EXTRACTED MATERIAL:
============================================================

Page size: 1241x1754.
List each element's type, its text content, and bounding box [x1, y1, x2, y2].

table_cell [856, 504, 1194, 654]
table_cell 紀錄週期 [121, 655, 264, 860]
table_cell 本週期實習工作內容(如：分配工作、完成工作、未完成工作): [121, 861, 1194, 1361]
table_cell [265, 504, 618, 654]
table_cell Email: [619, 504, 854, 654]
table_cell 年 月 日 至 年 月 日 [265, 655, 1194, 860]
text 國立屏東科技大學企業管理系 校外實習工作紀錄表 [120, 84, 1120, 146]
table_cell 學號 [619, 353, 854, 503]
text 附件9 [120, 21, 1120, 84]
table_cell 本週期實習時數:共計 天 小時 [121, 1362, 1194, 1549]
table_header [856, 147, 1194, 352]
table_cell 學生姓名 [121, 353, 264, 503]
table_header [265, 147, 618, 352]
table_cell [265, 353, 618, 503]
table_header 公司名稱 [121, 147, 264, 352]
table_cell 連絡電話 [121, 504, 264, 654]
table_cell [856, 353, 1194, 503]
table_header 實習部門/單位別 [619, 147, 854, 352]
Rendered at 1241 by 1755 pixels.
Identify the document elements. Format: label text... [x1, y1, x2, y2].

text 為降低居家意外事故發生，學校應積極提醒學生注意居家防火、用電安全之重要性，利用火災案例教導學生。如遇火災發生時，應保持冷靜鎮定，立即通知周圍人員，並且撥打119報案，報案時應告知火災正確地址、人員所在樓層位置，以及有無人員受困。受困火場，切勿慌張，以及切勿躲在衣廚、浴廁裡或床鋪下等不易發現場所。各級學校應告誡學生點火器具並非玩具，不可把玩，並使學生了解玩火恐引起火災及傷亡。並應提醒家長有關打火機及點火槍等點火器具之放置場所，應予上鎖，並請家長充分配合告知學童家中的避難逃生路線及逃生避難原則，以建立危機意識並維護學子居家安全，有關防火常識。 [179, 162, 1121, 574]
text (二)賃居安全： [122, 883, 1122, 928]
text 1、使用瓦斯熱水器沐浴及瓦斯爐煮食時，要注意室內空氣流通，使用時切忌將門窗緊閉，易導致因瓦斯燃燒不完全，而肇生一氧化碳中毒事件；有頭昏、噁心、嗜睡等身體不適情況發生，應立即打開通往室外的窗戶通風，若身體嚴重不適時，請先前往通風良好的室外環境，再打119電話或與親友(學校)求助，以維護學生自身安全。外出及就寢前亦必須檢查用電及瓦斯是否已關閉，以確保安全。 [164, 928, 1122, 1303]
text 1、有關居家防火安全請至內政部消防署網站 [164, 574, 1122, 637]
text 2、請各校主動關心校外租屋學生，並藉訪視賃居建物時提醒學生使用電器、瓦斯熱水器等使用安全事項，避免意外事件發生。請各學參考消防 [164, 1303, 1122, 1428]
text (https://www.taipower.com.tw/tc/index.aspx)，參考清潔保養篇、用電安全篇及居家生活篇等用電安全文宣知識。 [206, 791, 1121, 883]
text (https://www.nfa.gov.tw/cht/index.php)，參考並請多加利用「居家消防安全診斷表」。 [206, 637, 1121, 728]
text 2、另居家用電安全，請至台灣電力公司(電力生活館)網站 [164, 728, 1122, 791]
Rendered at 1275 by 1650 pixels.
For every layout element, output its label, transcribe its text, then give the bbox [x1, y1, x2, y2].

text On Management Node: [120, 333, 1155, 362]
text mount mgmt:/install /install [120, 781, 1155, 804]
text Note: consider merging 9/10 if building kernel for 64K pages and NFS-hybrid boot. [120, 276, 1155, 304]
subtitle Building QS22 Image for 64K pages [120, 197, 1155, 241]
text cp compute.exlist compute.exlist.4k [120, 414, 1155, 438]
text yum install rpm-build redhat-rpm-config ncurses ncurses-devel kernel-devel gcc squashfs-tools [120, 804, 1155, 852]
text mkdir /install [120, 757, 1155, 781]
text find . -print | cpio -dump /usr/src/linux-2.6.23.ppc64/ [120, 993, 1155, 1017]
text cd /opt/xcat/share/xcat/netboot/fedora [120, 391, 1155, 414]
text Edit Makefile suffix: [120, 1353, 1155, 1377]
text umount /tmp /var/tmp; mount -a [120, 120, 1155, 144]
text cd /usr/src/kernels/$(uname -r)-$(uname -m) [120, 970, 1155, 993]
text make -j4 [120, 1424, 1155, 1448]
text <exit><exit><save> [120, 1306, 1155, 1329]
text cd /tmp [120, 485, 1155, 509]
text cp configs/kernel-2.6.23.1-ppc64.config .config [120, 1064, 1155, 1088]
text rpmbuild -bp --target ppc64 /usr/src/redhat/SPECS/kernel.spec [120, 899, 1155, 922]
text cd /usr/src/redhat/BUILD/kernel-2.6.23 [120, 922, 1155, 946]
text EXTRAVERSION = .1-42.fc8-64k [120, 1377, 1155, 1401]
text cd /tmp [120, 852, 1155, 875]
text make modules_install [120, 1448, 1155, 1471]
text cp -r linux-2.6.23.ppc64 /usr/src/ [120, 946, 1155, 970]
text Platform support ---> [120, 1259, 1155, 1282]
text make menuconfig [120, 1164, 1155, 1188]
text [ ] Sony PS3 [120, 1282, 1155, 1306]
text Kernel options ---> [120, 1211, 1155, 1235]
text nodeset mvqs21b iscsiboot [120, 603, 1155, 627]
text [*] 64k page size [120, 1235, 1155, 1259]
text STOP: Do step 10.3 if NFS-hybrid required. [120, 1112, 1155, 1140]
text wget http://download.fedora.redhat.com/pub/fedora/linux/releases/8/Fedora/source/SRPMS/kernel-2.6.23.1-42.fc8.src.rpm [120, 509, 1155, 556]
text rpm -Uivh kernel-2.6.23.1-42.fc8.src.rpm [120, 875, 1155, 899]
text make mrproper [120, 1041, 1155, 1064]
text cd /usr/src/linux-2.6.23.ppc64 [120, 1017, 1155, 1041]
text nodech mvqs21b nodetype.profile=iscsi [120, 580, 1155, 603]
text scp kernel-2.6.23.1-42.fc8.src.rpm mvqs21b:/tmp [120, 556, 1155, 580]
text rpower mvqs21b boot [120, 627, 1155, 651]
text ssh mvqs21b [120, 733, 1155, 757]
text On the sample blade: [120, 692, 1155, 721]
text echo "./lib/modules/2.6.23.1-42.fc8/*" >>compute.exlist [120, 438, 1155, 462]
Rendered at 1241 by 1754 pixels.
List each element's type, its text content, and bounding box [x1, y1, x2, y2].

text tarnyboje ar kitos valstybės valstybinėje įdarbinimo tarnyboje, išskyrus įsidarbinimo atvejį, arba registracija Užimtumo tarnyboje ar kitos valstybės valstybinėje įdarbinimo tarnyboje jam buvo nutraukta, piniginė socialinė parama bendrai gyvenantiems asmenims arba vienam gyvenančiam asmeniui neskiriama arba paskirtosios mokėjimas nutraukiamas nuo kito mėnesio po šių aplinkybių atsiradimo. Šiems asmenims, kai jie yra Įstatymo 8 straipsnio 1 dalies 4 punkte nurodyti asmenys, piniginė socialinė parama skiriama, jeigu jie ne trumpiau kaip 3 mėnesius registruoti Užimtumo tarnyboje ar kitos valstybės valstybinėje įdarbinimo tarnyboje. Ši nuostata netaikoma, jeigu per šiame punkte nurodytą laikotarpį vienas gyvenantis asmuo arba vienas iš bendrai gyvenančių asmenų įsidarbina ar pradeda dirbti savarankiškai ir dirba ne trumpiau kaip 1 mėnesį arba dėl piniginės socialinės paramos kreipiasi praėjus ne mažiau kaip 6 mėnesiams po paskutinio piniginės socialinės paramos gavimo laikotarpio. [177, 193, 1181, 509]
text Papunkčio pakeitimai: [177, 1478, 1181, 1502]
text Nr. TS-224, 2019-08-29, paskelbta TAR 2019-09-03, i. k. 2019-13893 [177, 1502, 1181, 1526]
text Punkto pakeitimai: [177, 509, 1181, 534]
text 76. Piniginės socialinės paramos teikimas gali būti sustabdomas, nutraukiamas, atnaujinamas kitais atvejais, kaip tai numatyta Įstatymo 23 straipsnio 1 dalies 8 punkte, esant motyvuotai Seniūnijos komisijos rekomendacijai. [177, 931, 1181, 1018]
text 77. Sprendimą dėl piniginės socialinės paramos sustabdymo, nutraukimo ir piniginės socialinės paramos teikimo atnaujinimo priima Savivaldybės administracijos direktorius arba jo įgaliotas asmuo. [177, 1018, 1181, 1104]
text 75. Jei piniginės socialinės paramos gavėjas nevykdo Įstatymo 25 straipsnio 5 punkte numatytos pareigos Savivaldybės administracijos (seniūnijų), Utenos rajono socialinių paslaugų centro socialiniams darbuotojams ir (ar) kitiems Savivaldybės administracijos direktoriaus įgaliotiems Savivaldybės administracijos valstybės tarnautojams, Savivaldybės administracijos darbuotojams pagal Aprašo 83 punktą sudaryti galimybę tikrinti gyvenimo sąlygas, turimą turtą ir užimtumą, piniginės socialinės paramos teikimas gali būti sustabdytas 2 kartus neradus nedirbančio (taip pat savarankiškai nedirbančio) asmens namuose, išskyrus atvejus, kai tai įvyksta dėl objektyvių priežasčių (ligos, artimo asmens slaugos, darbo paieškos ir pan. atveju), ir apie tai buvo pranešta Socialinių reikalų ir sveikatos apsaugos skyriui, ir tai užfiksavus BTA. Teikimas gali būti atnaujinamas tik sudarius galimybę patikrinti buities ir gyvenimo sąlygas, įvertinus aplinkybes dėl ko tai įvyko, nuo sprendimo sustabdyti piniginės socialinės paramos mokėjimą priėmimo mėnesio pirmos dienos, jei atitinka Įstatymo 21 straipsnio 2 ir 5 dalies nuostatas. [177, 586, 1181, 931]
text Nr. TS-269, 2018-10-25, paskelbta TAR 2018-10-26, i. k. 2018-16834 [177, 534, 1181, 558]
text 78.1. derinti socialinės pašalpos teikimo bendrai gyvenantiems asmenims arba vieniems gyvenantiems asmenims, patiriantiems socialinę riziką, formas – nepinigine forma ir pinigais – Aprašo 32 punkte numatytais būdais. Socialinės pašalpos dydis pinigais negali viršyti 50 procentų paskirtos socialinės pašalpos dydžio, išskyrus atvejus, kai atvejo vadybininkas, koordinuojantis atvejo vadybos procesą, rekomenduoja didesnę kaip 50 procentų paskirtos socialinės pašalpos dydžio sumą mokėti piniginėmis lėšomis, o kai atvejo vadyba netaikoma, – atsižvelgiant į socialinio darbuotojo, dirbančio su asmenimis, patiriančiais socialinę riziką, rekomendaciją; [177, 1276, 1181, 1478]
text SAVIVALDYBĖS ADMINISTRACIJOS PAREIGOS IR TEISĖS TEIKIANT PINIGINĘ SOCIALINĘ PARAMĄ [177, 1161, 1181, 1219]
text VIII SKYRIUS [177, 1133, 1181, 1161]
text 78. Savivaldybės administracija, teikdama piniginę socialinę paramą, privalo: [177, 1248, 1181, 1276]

============================================================

TASK: How many lines in the data above contain the string "size"? Reply with the number only.

EXERCISE OUTPUT: 2